Eldon feels pity for her as a physical pain in his chest. It makes him angry and sad and eager to come to her defence, all at the same time. “Well,” he says. “If you had family nearby, you could go and visit them.”

“I have no family, sir.”

“You could take a fly into town.”

“I have nothing to buy in town,” says Annie. And nothing to buy it with. She doesn’t want Mr. Dashell to know that she is penniless. Mrs. Gilbey died without paying Annie her quarterly wage and the solicitor who settled the estate refused to believe this was the case, thought that Annie was trying to cheat him when she mentioned it.

“Well,” says Eldon. “I am going for a walk to clear my head. You could walk with me. I will show you over some of the countryside.”

Annie can’t think of a persuasive reason why she should not walk with Mr. Dashell. She is sure it is not proper to do so, but all the rules are different here, and she is tired of sitting on the step trying to think up something to do with the afternoon. One can only explore the house and grounds so many times. “I would be pleased to walk with you, sir,” she says.

They trudge along in silence for a while. Eldon occasionally points out meadowlarks or berries in the hedgerow with an easy authority. The sun is shining, making the countryside soft and hazy. Annie has never seen so much land. There are fields and copses. Seams of sheep, ragged across the green. In the distance the small cottages of the tenant farmers. The wideness of it all makes her want to put her arms out from her sides and fly down the dirt laneway. The sun on her back, like a warm hand, guiding her along.

“Annie?”

It takes her a full breathing moment to realize that Mr. Dashell has just said something to her and she hasn’t been paying attention.
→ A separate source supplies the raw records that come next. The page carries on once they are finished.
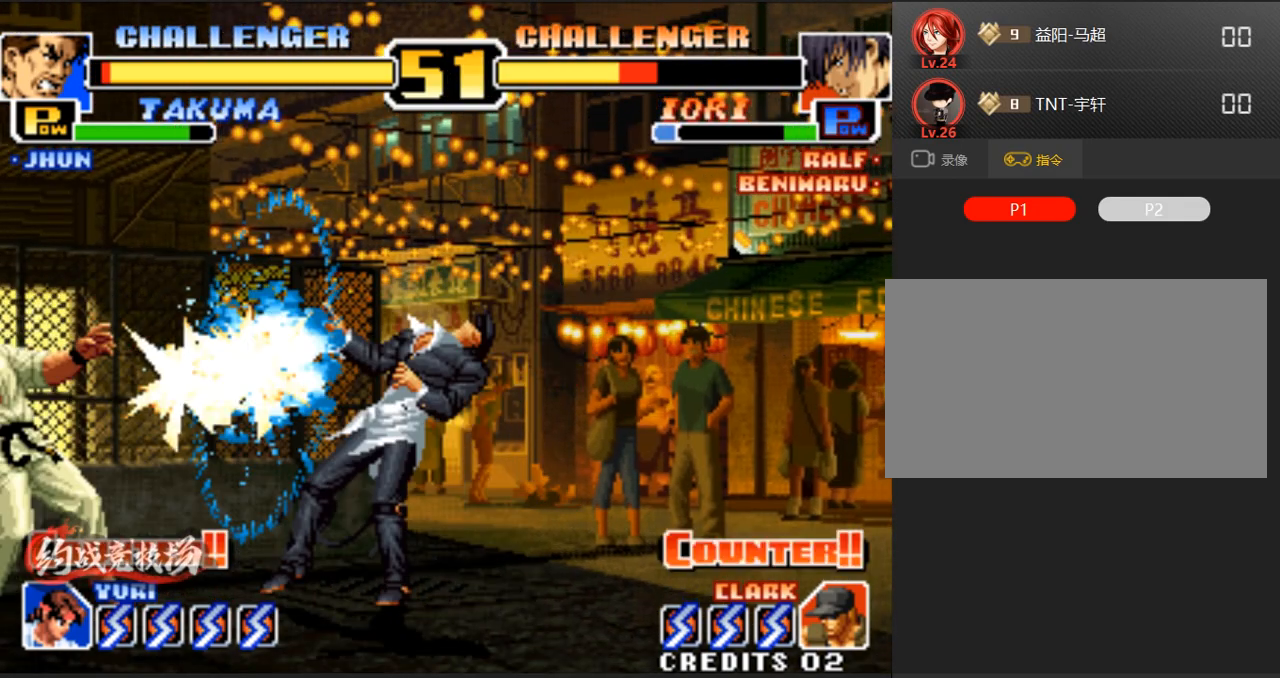
{"buttons": ["A"], "left_stick": "right", "events": [[400, "left_stick", "down"], [483, "A", "down"], [483, "left_stick", "right"]]}
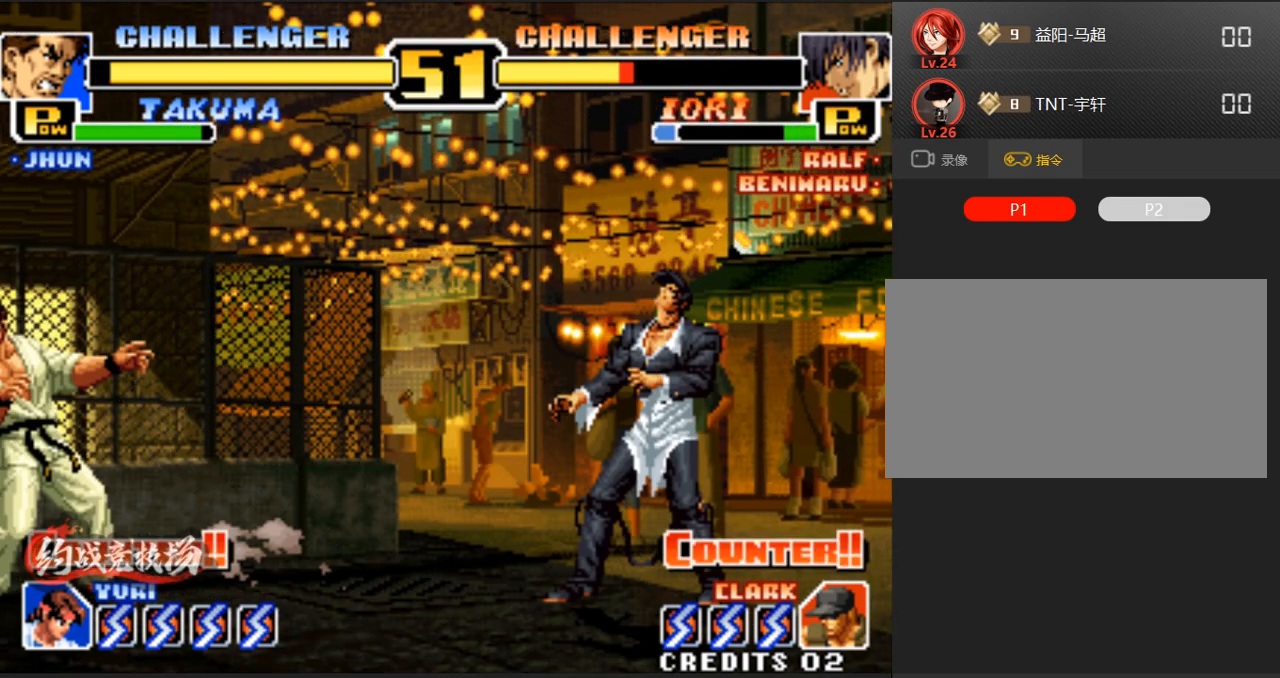
{"buttons": [], "left_stick": "center", "events": [[183, "A", "up"], [233, "left_stick", "center"]]}
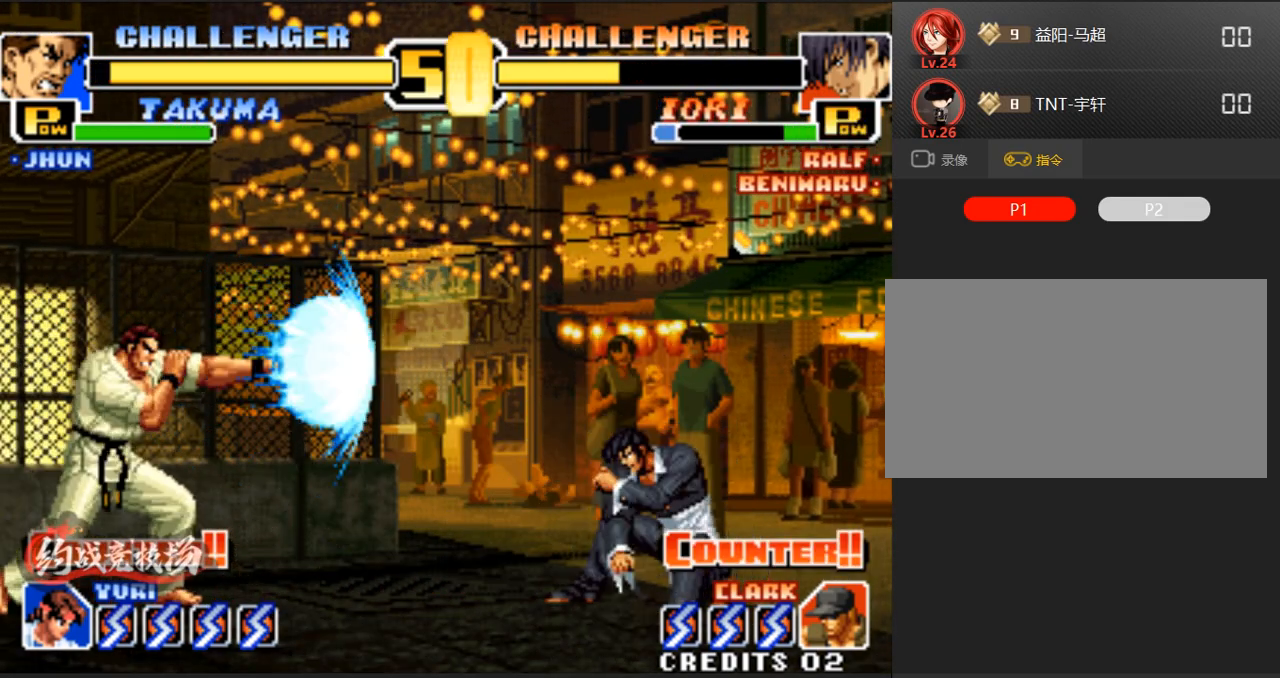
{"buttons": [], "left_stick": "down-left", "events": [[350, "left_stick", "down-left"]]}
“Sorry, sir. What were you saying?”

“Earlier,” says Eldon. “Back at the house. You said you had no family.”

“My family were Irish, sir. They died in the hunger.”

“How was it then that you escaped that fate?”

Annie stops walking. The narrow road stretches ahead of them, twists to the right around a corner. The earth is hard and rutted from carriage wheels.

“I had two brothers,” she says. In her dreams it is her brothers she most often glimpses, not her parents. Her mother, her father, she senses in an anxious, ghostly way, but it is her brothers—Connor and Michael—she sees. She is small, too small to move on her own, wrapped tightly and laid at the side of the road. There are no birds opening windows of song in the summer sky, only the sharp noise of steel hitting rock and the heavy sound of stone against stone. Over that, close by, is another noise, as rhythmic as the digging. It is the sound of one of her brothers, coughing.